Theatre: The nightmare of youth
SELL OUT
NEW AMBASSADORS
LONDON
AT THE start of Sell Out, there's a birthday celebration for twentysomething Steve that is creepy in a way you can't quite pin down. His lover, Cait, and two friends ply him with birthday cake and with presents which ominously include a self-help book. By the end, when there's a replay of this ceremony, now drained of all innocence by hindsight, you are in a position to gauge the clumsy mix of kindliness and sheer lack of tact in that gift.
Performed by the hip physical theatre company, Frantic Assembly, the show - which is scripted by Michael `The Knock' Wynne - melds speech and athletic modern dance movement as it follows the snowballing emotional damage created by the break-up of Cait and Steve's relationship.
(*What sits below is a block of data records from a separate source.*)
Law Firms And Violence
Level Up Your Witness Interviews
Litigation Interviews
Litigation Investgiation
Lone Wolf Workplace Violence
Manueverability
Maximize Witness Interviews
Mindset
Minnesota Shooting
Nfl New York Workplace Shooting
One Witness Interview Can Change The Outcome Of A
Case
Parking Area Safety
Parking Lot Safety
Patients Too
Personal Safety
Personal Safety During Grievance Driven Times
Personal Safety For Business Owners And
The analogy that might first spring to mind is with Closer, suggesting that this is a sort of bitter verbal punch-up plus ballet; but the aesthetic of the piece, in aligning dialogue and abstract gesture to the accompaniment of bursts of techno-music, is much more akin to what David Greig and Suspect Culture achieved in a piece like Timeless.
A paranoid desire for control and a fear of showing vulnerability appear to be the guiding principles of the foursome in Wynne's play. Doggedly tough, Cait Davies's character (the actors use their own names) is driven to dump people before they can dump her. Her arms flailing convulsively round her body, she claws at her person as though trying to pull out by the roots all memory of contact. Emotion here is routinely literalised - for example, when the Anstey Thomas character offers the discarded lover emotional support, she has to shift him like some slipping, dead-weight ventriloquist's dummy from knee to knee. The kind of girl who tries to convince herself that she can derive all of her emotional sustenance from friendships, Anstey is repeatedly detained, hauled around and squashed by the dangling feet of her chums who are perched like predators on top of the walls surrounding her.
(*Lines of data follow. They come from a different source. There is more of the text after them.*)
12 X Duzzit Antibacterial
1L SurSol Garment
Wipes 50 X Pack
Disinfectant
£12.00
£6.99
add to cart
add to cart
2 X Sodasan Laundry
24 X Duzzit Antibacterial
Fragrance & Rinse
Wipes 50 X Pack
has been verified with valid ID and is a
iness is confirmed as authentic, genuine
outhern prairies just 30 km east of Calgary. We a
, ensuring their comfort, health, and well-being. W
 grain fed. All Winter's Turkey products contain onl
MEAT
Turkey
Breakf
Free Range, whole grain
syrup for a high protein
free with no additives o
The piece was lapped up by the largely twentysomething audience I saw it with. I wish I could be as positive. What jarred with me was the edge of portentousness. There may be humour here but it is never of a kind that therapeutically punctures the self-importance of the participants. Stiflingly, everything is seen in their rather banal terms. Watching the show, I was reminded of what TS Eliot said about wit: "It involves, probably, a recognition, implicit in the expression of every experience, of other kinds of experience which are possible." On that definition, Sell Out is systematically devoid of wit, since in the expression of this quartet's experience, you are hectored into forgetting that any other sort of life is conceivable.
I'd be sorry to think that Frantic Assembly's shows will continue to make older people feel that youth is a nightmare from which it is heaven to have woken up.